All lines of the records below that contain the word "APERTURE" must be listed.

------------

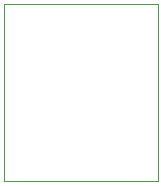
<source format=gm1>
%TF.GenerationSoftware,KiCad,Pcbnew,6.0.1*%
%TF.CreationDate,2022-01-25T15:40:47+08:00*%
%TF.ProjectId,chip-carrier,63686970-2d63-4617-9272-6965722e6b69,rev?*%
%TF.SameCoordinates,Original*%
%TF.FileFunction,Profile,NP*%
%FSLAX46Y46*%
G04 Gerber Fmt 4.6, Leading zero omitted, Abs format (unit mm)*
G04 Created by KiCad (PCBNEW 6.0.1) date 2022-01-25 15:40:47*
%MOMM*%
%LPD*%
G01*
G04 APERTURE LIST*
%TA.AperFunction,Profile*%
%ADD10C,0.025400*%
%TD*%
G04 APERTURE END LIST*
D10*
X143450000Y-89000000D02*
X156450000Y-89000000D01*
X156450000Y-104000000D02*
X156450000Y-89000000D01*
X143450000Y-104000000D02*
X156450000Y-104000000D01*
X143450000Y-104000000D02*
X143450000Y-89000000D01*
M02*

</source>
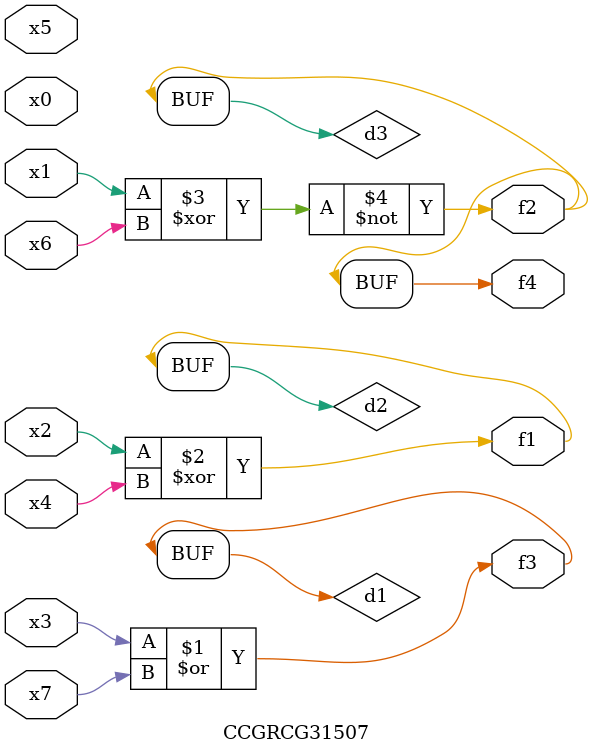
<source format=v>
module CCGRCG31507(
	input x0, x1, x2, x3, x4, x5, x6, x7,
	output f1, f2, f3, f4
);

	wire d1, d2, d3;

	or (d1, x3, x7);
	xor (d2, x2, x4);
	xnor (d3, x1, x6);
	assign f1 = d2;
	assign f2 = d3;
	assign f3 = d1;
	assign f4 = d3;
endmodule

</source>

------------

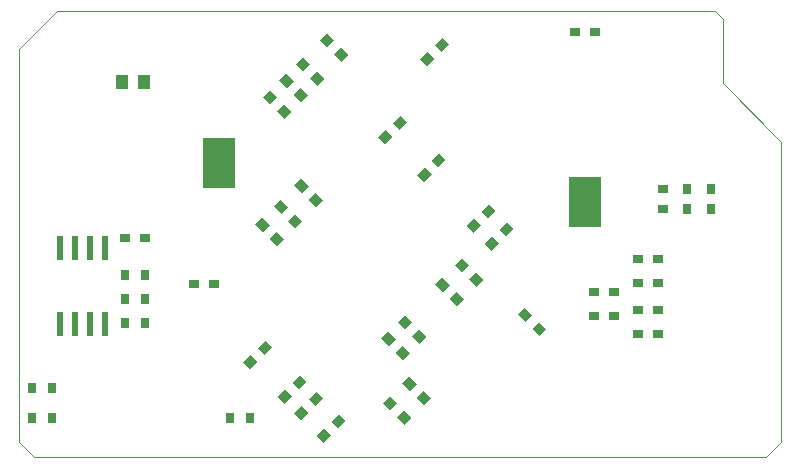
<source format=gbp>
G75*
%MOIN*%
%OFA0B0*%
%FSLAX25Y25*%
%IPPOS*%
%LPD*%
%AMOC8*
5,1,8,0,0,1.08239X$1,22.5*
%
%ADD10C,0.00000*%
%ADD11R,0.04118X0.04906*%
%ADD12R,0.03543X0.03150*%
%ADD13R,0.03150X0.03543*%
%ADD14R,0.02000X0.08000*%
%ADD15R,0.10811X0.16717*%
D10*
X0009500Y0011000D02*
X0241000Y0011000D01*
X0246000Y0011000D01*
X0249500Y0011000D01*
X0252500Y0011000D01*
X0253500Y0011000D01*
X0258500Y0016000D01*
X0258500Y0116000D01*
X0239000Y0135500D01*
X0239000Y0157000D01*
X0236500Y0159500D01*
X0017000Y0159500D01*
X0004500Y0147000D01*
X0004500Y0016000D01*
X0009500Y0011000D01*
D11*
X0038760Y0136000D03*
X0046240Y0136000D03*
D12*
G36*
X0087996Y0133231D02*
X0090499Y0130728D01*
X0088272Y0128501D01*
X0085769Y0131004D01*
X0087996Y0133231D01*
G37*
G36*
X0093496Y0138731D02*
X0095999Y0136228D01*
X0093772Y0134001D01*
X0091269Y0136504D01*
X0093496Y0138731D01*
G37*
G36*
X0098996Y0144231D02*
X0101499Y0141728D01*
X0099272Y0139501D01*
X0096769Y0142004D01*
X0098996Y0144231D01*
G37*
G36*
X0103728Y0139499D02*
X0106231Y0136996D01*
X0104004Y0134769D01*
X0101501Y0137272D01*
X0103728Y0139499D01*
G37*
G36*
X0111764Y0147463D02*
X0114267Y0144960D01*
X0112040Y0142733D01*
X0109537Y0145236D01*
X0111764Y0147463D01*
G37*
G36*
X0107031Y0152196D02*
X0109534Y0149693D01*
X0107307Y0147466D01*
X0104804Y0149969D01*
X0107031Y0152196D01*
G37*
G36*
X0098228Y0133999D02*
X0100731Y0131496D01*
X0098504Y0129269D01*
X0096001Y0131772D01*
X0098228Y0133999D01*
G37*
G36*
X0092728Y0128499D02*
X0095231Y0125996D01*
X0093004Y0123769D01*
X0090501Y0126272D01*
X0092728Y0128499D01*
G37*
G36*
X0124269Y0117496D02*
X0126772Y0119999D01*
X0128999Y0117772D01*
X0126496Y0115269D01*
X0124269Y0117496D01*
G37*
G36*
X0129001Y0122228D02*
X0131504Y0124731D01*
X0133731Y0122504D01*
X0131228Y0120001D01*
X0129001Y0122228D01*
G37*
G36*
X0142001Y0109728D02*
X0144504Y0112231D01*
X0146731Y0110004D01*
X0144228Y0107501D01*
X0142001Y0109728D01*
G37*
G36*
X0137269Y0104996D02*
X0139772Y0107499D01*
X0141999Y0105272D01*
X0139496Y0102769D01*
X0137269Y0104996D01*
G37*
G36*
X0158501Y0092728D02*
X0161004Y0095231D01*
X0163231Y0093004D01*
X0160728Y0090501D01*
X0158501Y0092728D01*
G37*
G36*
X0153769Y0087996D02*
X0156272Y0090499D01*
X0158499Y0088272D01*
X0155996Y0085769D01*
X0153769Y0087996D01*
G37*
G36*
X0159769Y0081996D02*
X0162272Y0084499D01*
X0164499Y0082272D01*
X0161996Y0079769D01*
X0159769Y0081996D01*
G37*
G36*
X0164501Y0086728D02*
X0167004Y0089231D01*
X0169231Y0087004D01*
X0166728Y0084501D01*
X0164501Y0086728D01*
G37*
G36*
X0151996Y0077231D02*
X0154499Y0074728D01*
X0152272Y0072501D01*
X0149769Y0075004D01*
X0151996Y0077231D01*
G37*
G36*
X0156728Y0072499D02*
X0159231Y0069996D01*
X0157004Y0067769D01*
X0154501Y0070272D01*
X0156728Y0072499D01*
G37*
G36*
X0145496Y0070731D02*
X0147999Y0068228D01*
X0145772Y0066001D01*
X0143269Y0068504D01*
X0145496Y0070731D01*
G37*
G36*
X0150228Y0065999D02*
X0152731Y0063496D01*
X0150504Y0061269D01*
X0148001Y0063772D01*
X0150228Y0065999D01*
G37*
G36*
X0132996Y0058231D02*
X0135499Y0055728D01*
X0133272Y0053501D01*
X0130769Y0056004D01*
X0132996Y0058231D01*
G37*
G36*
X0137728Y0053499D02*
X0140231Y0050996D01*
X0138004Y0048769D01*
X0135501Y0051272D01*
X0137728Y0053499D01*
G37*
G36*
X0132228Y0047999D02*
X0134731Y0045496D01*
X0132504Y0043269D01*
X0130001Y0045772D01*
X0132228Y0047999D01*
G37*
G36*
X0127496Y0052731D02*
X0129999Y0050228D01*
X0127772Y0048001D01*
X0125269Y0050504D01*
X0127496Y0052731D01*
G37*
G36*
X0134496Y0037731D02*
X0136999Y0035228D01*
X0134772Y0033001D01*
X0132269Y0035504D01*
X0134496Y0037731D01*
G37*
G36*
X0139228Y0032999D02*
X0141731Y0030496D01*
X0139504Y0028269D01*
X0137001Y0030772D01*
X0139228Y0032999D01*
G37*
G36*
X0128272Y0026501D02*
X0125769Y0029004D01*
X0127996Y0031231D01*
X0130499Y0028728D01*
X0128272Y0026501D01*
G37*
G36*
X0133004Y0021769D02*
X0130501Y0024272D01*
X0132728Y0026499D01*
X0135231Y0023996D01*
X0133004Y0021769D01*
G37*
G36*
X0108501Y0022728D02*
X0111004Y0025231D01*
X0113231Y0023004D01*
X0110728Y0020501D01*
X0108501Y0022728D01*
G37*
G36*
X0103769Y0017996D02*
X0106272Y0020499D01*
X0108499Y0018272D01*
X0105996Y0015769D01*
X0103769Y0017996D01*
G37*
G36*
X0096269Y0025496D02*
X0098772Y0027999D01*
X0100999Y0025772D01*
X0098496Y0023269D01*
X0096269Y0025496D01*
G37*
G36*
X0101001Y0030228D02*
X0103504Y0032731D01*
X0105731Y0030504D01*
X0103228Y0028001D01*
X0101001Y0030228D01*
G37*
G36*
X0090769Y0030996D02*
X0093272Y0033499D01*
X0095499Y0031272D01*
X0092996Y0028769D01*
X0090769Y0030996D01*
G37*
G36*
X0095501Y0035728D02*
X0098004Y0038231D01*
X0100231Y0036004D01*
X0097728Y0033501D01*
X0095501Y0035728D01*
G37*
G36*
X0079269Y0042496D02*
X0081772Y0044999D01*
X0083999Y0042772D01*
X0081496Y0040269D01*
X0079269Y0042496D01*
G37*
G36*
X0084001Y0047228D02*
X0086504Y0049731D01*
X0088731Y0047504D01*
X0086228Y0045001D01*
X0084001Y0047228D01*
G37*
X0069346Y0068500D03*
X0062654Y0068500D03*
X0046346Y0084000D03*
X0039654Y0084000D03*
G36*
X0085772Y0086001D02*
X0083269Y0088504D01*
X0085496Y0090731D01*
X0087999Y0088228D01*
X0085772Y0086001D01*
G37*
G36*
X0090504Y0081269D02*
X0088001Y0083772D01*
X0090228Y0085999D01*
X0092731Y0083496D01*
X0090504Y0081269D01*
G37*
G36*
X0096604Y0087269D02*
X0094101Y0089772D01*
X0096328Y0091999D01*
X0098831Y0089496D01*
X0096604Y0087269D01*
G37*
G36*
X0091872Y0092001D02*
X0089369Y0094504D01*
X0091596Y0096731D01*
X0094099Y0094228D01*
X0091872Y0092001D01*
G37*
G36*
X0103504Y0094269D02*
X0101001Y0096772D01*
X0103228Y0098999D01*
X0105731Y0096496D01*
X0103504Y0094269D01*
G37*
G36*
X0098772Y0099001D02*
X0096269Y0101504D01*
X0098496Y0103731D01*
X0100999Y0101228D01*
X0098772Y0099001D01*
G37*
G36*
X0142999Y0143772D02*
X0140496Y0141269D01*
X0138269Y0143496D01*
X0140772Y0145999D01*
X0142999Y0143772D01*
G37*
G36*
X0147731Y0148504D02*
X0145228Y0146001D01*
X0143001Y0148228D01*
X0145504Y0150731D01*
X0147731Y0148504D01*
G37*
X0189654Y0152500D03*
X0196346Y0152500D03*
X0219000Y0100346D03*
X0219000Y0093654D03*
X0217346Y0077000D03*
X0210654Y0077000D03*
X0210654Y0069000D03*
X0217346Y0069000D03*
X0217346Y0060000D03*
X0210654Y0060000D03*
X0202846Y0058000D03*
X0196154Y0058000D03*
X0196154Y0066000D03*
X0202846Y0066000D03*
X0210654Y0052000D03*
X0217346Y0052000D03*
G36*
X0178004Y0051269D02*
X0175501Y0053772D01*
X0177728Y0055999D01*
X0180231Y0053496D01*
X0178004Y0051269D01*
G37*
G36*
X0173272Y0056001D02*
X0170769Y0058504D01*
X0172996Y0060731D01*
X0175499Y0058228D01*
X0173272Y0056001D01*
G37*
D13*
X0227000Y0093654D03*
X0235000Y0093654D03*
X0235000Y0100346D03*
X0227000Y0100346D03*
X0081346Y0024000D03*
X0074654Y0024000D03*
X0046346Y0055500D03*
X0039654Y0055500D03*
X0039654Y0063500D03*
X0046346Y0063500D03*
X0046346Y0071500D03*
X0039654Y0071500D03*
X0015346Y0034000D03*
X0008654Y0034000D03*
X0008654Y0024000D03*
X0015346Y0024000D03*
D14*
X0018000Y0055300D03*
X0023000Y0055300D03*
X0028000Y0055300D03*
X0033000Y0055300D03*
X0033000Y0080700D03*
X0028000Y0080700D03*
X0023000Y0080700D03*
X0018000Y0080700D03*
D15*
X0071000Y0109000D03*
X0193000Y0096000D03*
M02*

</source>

------------

## OUTPUT
G04 APERTURE LIST*
G04 APERTURE END LIST*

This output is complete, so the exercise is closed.